In my view, this line of reasoning (acknowledgedly, rather in line with art 51 CFREU and art 6 TEU) is clearly problematic. To begin with, because it clearly disconnects (implicitly, at least) the protection of the CFREU rights from EU citizenship (art 20 TFEU, coupled with the general prohibition of discrimination on the grounds of nationality in art 18 TFEU). The CJEU has clearly considered it insufficient that EU citizens can be granted different levels of protection of their CFREU rights at domestic level as a result of the application of the domestic laws as sufficient justification for intervention (i.e. to assume jurisdiction and provide legal interpretation). By restricting the goal of a common level of protection of CFREU rights to cases in which 'the unity, primacy and effectiveness of EU law' is affected and excluding its competence, the CJEU seems to forget that the CFREU is in itself EU law and, consequently, that it should be afforded the same treatment as the other Treaty provisions.

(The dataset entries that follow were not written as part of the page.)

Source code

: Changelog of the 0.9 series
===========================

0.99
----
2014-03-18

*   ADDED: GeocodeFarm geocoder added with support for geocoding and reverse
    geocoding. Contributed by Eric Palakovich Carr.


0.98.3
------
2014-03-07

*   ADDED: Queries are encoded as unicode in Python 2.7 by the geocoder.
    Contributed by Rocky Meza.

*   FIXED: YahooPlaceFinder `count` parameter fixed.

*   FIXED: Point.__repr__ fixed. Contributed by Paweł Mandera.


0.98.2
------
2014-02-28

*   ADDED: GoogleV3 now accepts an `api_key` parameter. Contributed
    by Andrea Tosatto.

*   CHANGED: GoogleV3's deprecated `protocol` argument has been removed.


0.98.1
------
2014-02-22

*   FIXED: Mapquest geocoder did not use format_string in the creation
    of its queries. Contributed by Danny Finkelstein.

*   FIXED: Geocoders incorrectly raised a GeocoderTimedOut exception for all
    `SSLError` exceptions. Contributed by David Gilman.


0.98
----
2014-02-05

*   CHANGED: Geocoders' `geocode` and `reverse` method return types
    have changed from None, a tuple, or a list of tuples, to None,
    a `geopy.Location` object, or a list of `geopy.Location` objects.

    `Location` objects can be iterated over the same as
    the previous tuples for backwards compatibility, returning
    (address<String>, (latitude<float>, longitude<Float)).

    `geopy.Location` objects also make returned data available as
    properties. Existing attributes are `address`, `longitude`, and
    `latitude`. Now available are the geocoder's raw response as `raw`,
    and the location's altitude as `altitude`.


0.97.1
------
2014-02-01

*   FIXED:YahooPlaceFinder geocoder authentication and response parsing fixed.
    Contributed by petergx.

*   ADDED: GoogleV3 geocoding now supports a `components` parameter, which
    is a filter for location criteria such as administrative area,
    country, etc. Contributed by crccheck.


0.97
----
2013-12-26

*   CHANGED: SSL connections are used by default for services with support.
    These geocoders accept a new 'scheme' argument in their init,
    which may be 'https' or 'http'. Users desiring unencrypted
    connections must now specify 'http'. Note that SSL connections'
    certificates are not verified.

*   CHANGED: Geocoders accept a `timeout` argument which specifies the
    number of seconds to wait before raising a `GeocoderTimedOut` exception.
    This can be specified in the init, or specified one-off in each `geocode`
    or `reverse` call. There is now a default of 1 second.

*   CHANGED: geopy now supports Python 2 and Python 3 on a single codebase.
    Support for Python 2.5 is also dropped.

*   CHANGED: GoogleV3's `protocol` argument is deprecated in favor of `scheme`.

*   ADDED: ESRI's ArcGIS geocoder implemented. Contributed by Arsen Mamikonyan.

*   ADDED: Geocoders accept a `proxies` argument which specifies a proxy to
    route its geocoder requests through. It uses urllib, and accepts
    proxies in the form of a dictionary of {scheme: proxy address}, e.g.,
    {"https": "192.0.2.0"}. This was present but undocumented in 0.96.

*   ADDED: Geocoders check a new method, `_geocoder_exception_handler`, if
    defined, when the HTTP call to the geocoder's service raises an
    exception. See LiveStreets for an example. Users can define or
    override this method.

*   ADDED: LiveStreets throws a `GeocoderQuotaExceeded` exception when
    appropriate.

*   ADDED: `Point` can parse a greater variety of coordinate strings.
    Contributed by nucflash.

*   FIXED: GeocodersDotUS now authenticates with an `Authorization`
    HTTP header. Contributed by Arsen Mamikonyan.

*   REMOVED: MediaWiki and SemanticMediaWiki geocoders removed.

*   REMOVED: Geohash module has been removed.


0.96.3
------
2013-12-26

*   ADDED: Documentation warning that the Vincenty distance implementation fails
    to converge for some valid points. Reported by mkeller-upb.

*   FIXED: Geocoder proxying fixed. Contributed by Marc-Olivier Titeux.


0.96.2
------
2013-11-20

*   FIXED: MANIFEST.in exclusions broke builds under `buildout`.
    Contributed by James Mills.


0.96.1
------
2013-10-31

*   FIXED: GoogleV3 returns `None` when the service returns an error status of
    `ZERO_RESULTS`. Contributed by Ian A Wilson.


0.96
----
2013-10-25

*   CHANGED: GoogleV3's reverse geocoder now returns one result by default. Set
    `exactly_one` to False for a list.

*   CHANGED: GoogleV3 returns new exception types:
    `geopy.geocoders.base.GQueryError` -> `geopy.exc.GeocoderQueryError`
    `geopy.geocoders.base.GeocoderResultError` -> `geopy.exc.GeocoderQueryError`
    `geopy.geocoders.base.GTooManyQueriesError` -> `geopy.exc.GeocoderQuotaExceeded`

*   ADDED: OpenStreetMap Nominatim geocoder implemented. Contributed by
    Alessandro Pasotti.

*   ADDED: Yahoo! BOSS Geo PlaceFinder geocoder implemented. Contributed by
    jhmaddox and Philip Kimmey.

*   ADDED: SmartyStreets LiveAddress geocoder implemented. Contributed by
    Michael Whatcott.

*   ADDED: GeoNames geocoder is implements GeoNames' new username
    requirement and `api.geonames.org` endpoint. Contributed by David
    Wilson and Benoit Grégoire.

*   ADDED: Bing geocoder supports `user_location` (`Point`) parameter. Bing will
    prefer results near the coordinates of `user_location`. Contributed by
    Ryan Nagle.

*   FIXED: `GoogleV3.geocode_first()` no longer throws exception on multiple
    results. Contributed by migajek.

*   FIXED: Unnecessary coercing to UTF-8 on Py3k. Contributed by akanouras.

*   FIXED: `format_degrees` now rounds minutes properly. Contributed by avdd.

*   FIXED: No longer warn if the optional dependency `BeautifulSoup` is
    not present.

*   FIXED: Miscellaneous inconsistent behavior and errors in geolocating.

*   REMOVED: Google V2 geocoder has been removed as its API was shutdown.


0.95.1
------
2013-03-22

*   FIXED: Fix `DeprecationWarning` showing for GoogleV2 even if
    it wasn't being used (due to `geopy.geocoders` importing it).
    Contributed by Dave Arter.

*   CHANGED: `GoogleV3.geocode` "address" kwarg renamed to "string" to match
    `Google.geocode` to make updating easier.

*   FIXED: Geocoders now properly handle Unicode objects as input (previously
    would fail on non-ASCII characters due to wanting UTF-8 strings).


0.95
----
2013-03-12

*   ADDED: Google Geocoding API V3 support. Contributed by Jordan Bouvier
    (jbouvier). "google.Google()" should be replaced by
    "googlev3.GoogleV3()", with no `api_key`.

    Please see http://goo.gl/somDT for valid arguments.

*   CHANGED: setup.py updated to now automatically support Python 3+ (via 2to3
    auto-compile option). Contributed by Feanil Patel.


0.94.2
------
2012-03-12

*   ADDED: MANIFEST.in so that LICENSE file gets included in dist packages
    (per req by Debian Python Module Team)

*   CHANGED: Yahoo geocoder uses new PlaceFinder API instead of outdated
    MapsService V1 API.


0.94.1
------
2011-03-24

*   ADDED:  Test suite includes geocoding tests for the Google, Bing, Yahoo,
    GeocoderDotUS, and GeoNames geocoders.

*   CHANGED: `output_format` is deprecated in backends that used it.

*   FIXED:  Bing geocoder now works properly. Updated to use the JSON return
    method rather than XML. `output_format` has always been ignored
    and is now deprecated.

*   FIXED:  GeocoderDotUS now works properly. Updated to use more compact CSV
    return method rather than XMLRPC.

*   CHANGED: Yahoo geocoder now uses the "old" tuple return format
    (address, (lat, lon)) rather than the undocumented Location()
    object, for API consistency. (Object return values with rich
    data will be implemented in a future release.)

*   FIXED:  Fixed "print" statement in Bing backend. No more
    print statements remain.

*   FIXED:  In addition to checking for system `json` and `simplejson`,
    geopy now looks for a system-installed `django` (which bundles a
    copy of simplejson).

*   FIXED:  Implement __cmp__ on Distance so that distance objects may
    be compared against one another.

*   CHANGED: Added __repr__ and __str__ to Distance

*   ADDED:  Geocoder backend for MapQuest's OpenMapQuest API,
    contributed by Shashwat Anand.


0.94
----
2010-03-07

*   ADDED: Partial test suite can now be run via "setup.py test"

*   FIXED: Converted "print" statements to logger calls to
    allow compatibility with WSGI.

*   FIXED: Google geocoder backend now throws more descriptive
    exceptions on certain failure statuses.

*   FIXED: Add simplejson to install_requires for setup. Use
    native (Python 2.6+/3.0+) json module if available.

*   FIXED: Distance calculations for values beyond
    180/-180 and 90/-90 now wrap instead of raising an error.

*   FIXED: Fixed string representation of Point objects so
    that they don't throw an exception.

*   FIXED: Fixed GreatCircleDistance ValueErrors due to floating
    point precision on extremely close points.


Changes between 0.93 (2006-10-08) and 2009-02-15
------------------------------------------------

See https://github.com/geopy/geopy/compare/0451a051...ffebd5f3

Secondly, the CJEU is laying down too strong foundations for unresolved problems of reverse discrimination. If the claimant in Siragusa had not been Italian and, consequently, a (very loose) connection to free movement rights could be established, the CJEU may have been willing to assess the intervention by the Italian State on the property of a (moving) EU citizen under a different light (worse still, that challenge could be easier for corporate claimants than for individuals, at least if they do not engage in an economic activity, since 'corporate citizens' could also be potentially protected by freedom of establishment).
In such a case, the trigger for the application of the CFREU would be equally unrelated to the content of the rights of the CFREU themselves and, sometimes, the trigger for CJEU intervention may simply result from the fact that the EU citizen affected exercised or not free movement rights--which, in my view, continues to create an unjustifiable discrimination between moving (proper) EU citizens and non-moving (unaware) EU citizens that can only continue to erode the potential development of the EU.
Finally, this line of reasoning may end up creating a situation where the (constitutional) courts of the Member States may be obliged to enforce at the same time conflicting standards of substantive protection for a given fundamental right, depending on the 'sorce of law' that controls it in a given situation. And that will surely be difficult to understand. How could 'my' right to private property be different under 'my' domestic constitutional law protection or under 'my' CFREU protection, depending on factors unrelated to me, my property, or the rules (primarily) applicable? Surely the compatibility between the CFREU and competing (superior) standards of protection (those derived from the European Convention on Human Rights) have (somehow) been ironed out in art 52(3) CFREU. However, the situation is not the same with (lower-ranking?) domestic standards of protection [art 52(4) CFREU is clearly insufficient for that task] and, in my view, the CJEU approach is not helpful in that regard either.
Therefore, the continued rejection of its role as a constitutional court of the EU and the increasing restriction of the scope of application of the CFREU in which the CJEU is engaged are, in my view, undesirable developments in EU law.